I’m confused about the correct behaviour of If-Modified-Since and If-None-Match in certain scenarios.

The scenarios I have in mind are:

  1. The client claims to have a later representation of a resource than an intermediate cache, but the intermediate cache’s representation is still fresh.

    Imagine a cache has a fresh representation of /resource as so:

    HTTP/1.1 200 OK
    ETag: some_etag
    Last-Modified: Fri, 26 Jul 2013 14:00:00 GMT
    

    It receives a request as so:

    GET /resource HTTP/1.1
    If-None-Match: other_etag
    If-Modified-Since: Fri, 26 Jul 2013 14:00:01 GMT
    

    The nature of ETags is that they have no notion of sequence - it’s either the same or it isn’t, so the cache cannot know whether the ETags differ because one represents a later or earlier version of the resource. However, from my reading of the draft update to the HTTP/1.1 spec HTTP Bis Section 5 the If-None-Match header takes precedence over If-Modified-Since, and so the correct behaviour here is for the cache to return a 200 with its old but fresh representation of the resource. That means that any client needs to be aware that it may quite legitimately receive an earlier version of an entity than the one it already has when making a conditional request to a cache. Which… disturbs me; my whole reason for making a conditional request is to find out if there’s a fresher version, I don’t want an older one!

    I suppose the theory is that the local client cache and the intermediate cache are obeying the same max-age / expires headers so by the time the client is needing to send conditional requests because its representation is stale the representation in the upstream cache should also be stale. However, this is not guaranteed - a request with a Cache-Control header forcing revalidation that goes via a different intermediate cache (due to load balancing) could easily legitimately leave a downstream client with a later representation than an upstream cache it later consults.

  2. The client claims to have a later representation of a resource than an origin server.

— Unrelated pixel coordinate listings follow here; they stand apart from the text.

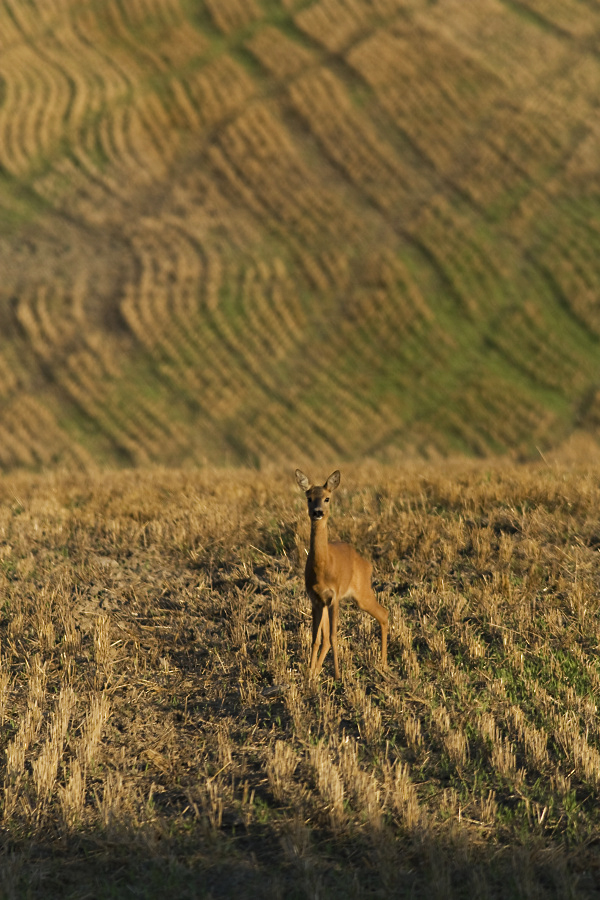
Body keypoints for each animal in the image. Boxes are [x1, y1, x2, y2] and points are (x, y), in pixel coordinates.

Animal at [296, 472, 390, 676]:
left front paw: (338, 675)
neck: (323, 567)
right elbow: (316, 639)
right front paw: (310, 673)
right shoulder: (316, 599)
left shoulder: (335, 597)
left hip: (362, 593)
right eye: (309, 498)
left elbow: (333, 636)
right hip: (335, 602)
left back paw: (384, 664)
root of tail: (367, 564)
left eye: (327, 498)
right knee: (323, 639)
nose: (317, 512)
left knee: (384, 613)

    Imagine the entity is stored in a database.

    Origin node 1 has temporarily cached an old version of the entity with an ETag of some_etag and a Last-Modified of Fri, 26 Jul 2013 14:00:00 GMT.

    Origin node 2 meanwhile returns a later version of the entity to the client.

    The client then makes a conditional request which happens to get mapped to node 1:

    GET /resource HTTP/1.1
    If-None-Match: other_etag
    If-Modified-Since: Fri, 26 Jul 2013 14:00:01 GMT
    

    What should node 1 return? It could:

    1. Treat this as a trigger to ensure that it updates its own cache.
    2. Assume that since If-Modified-Since is after its notion of Last-Modified, 304 Not Modified is safe to return
    3. Assume the client is talking nonsense and simply return a 200 with its older version of the entity

    Again, HTTP Bis Section 5 suggests that option 3 is the most “correct”, though it feels very wrong to me. I favour option 1 followed by 3…

(One answer might be “don’t use ETags if you care about this possibility”. But the spec is quite clear that origin servers SHOULD return an ETag if they can…)